Rudely, I awoke before Mr. Gatsby had a chance to return the greeting. Christine had asked me yesterday which fictional character I would like to meet if given the chance. Much like a response to an insult, I guess my mind had been slow in addressing the question. "Stupid alarm clock," I thought. Then I realized I was wrong to lay the blame on my dutiful bedside companion when the true fault lay with the institution most people refer to as school. "Perfect example," I said to myself . "Finally I have an opportunity for some intellectually creative activity and leave it to school to kill it in its infancy."

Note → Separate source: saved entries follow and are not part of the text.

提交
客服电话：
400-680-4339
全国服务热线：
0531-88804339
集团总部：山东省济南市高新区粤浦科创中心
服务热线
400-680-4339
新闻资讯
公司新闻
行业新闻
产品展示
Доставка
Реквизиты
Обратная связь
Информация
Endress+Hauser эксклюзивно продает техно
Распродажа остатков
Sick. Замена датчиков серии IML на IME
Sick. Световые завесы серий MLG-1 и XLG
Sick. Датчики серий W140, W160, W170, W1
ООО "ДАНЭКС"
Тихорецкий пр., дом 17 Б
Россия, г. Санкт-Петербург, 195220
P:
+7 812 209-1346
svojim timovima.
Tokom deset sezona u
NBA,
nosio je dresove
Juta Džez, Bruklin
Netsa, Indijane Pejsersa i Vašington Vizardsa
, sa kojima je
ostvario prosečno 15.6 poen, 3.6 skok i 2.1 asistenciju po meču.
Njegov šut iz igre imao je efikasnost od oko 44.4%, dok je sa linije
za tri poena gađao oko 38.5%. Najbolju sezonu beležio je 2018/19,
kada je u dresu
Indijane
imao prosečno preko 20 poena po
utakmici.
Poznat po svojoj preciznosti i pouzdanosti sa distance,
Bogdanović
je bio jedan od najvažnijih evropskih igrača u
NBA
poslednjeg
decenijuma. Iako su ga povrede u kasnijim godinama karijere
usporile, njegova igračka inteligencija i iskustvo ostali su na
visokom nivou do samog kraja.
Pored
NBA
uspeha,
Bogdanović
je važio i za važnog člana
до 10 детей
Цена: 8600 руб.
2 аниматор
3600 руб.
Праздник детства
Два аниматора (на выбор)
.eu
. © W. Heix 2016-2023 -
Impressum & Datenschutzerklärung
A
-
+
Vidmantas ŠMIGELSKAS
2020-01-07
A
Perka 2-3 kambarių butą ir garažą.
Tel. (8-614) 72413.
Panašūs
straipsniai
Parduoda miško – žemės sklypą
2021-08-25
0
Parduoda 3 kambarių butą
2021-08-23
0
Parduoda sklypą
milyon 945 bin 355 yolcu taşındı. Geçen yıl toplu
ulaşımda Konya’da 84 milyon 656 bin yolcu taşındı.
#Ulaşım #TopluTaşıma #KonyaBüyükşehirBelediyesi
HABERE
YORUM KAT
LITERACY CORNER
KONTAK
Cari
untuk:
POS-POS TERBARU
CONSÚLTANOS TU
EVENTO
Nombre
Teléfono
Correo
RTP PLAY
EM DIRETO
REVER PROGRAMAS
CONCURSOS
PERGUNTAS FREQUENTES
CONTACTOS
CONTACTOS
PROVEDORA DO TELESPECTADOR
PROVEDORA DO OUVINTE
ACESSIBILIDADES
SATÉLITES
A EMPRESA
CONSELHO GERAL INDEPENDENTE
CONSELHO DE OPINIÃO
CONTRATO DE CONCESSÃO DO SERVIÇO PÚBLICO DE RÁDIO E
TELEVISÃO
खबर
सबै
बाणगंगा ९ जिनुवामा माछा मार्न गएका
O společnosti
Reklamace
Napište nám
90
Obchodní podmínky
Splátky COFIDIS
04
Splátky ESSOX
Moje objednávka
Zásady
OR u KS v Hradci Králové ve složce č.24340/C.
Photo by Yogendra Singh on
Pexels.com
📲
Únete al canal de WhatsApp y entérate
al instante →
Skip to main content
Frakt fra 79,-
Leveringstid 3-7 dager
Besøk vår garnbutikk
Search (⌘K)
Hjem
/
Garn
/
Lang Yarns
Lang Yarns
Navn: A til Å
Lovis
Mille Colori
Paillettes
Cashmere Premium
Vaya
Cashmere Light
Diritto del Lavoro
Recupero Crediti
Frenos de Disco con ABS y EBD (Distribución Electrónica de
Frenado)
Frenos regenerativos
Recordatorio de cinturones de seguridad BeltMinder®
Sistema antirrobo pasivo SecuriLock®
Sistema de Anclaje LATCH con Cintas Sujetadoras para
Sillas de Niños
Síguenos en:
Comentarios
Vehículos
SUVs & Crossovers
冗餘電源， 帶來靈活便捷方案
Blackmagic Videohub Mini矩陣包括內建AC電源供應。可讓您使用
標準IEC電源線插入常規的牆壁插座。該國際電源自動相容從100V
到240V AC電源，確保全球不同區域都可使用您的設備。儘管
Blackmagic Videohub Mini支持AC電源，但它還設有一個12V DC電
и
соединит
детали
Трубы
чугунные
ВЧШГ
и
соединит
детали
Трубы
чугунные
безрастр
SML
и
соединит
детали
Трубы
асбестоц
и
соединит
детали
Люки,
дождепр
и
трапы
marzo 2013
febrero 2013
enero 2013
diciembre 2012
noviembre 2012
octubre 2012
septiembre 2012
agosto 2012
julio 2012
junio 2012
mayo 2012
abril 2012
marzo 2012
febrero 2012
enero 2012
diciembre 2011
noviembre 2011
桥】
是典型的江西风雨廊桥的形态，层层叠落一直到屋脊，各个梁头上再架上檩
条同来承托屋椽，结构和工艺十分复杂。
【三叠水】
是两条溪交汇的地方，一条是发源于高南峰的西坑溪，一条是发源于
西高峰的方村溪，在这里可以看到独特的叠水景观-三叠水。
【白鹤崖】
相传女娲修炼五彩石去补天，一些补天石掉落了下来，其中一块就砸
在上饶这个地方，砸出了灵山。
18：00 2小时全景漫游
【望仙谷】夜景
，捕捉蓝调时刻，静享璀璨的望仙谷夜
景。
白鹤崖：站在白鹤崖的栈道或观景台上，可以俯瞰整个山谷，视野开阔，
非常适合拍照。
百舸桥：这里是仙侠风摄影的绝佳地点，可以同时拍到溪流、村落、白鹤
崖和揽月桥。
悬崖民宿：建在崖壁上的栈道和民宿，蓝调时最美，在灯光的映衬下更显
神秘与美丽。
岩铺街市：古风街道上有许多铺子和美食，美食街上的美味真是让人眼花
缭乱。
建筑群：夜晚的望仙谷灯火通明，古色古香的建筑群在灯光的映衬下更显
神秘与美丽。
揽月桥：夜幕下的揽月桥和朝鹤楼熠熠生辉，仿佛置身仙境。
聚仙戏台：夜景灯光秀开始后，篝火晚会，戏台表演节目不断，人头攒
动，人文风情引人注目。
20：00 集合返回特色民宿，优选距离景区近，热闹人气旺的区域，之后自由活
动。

You can probably tell that I don't like school very much. It's not that I didn't do well in school, because the fact was that I did. I just felt that there was much more of an emphasis on memorizing random facts rather than actually learning; committing one batch of useless information to memory for a test, and then just as quickly clearing out our artificially limited mental capacity for the next round. This cycle made me sick, and that explains why I looked forward with all my heart to summer. Summer, I felt, was three months where our minds would be allowed to revert to the way they should be-- independent thought, unstifled creativity, and dreams actually allowed fulfillment.
Being the break before my senior year, I could not allow myself to doze off the summer, and I signed up for some classes. Hypocritical, you may think, but these courses were at the University extension, not petty high school. There, I thought, they must really know what they're doing.
On my drive to school every morning, I would pass through the gorgeous business district of our little city. I would always drive slower on that part of the trip, I could even be guilty of lingering. I looked with admiration on the business people out to lunch or on the way to their office. "Here," I thought "are people that are happy-- independent, successful, and satisfied." I would cross the sky to be in their shoes,. They motivated me, in a sense. To see them every day, their sheer power and glory in action, was intoxicating. If I had to suffer through school for a few more years, then so be it, if what was at the end would be as utterly gratifying as the lives of my heroes must have been.
Catherine and I spent a lot of nights talking. One night, she seemed really depressed about "how fast" our lives were going or something like that. I don't really know, because she didn't make any sense to me. Why anyone would bother enjoying such a stifling time was a wonder to me, and it annoyed me that she would be so shortsighted. Then she even started criticizing me for my "obsession" with grades and material things. That made me angry. I didn't see anything wrong with that, anyways. You needed good grades to get into a good college so you could get a good job, and then and only then, achieve satisfaction. I didn't feel like wasting my time telling her that, so I just left. While walking to my car, I looked up at the sky for a brief moment, and was diverted by the stars. I had an astronomy class in my schedule, and I proudly regurgitated all I could about what I was looking at. I mused about their situation: gigantic balls of gas, billions of them, shining brightly in their cold solitude while making their way through an infinite universe. I started to wonder what the stars might think of me as I gazed upon them. I had to stop almost immediatly, though. I had a test the next day, and I really needed to get home and study.